* _EXERCISE OBJECTIVE_
From the line that contains "Left hand at" down to the last line of the data below, transcribe every line exactly.

Segment Start: RECORDED DATA

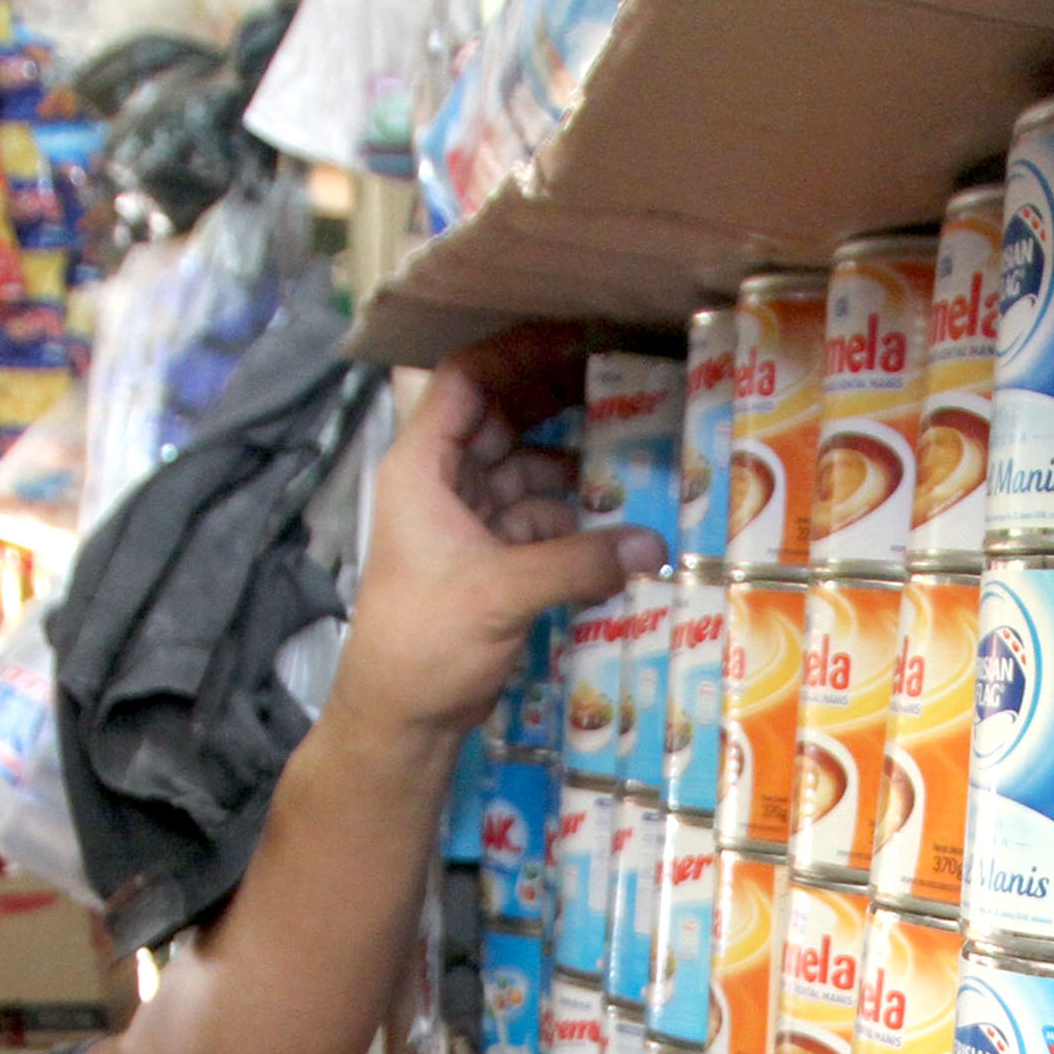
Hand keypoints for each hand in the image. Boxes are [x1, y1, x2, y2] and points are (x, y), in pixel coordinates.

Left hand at [327, 321, 664, 748]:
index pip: (465, 381)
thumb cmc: (425, 639)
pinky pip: (539, 523)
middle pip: (501, 417)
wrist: (400, 716)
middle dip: (556, 402)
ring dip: (573, 471)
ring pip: (526, 472)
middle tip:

Segment End: RECORDED DATA

* _REPLY TO THE TASK_
Left hand at [327, 321, 664, 748]:
index pip: (465, 381)
thumb cmc: (425, 639)
pinky pip: (539, 523)
middle pip: (501, 417)
wrist: (400, 716)
middle dip: (556, 402)
ring dip: (573, 471)
ring pip: (526, 472)
middle tip:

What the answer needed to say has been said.